Text under study:
========================
Not a Runner – Starting My Couch to 5K Challenge

When I was at school, I hated PE. Not only did I dislike the physical exertion, I hated being outside in the cold. Inevitably, PE almost always ended up a session of me defending myself from bullies in some way, or my poor skills because I never understood the rules to any of the sports (nor did I care). 

I would much sooner have been nestled in the corner of the library reading a book. 

One thing I did enjoy, however, was Cross Country. We used to have to run around the streets that went around our school, but in the end it got cancelled because kids were getting picked on in the streets by kids not even from our school. 

But one incident of running sticks in my mind to this day. I had a friend I was envious of deep down. She was thin and popular whereas I was the frumpy, chubby, acne-ridden gamer and outsider. I didn’t wear makeup (still don’t), wasn’t interested in boys, and was bored as sin by gossip, fashion, and the latest TV shows (still am). 

Anyway, one day there was an 800m run. I can’t remember what it was for, but I remember being unable to make it very far at all, and I watched as this skinny, popular friend carried on and on running the distance like it was nothing. 

“That’s it”, I thought “I’m not cut out for this and never will be”. It didn’t help that whenever I did run anywhere, girls would taunt ‘Run, forest run’, and laugh at me (I still haven’t seen that movie by the way). 

Now, aged 34, with 2 kids and a heap of adulting on my ‘to do’ list, I decided to take up the couch to 5k challenge.
========================
Data provided:
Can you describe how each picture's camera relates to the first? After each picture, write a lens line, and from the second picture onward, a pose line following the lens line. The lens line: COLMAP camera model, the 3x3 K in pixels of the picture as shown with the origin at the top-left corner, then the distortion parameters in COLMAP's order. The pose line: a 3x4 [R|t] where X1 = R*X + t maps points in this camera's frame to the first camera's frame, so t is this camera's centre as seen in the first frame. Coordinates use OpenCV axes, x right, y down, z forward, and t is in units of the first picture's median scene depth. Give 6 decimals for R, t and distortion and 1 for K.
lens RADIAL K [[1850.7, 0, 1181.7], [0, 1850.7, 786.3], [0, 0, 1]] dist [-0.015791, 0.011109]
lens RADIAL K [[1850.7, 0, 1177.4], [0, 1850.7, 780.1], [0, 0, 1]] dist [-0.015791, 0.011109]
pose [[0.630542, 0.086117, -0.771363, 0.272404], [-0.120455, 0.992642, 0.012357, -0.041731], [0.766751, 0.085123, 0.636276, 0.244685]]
========================
Explore the material:
A - Does each statement agree with the Couch to 5K post? Answer yes or no for each, quoting the words of the post that decide it. (i) The writer enjoyed Cross Country at school. (ii) The writer wears makeup now. (iii) The writer has seen the movie the girls quoted.
B - Can you reproduce the part of the Couch to 5K post starting with "But one incident" and going on through "it was nothing."?
The data above is separate material from the Couch to 5K post.

Task solutions:
A -
(i) Yes: "One thing I did enjoy, however, was Cross Country."
(ii) No: "I didn’t wear makeup (still don’t)"
(iii) No: "I still haven’t seen that movie by the way"

B -
But one incident of running sticks in my mind to this day. I had a friend I was envious of deep down. She was thin and popular whereas I was the frumpy, chubby, acne-ridden gamer and outsider. I didn’t wear makeup (still don’t), wasn’t interested in boys, and was bored as sin by gossip, fashion, and the latest TV shows (still am). 

Anyway, one day there was an 800m run. I can’t remember what it was for, but I remember being unable to make it very far at all, and I watched as this skinny, popular friend carried on and on running the distance like it was nothing.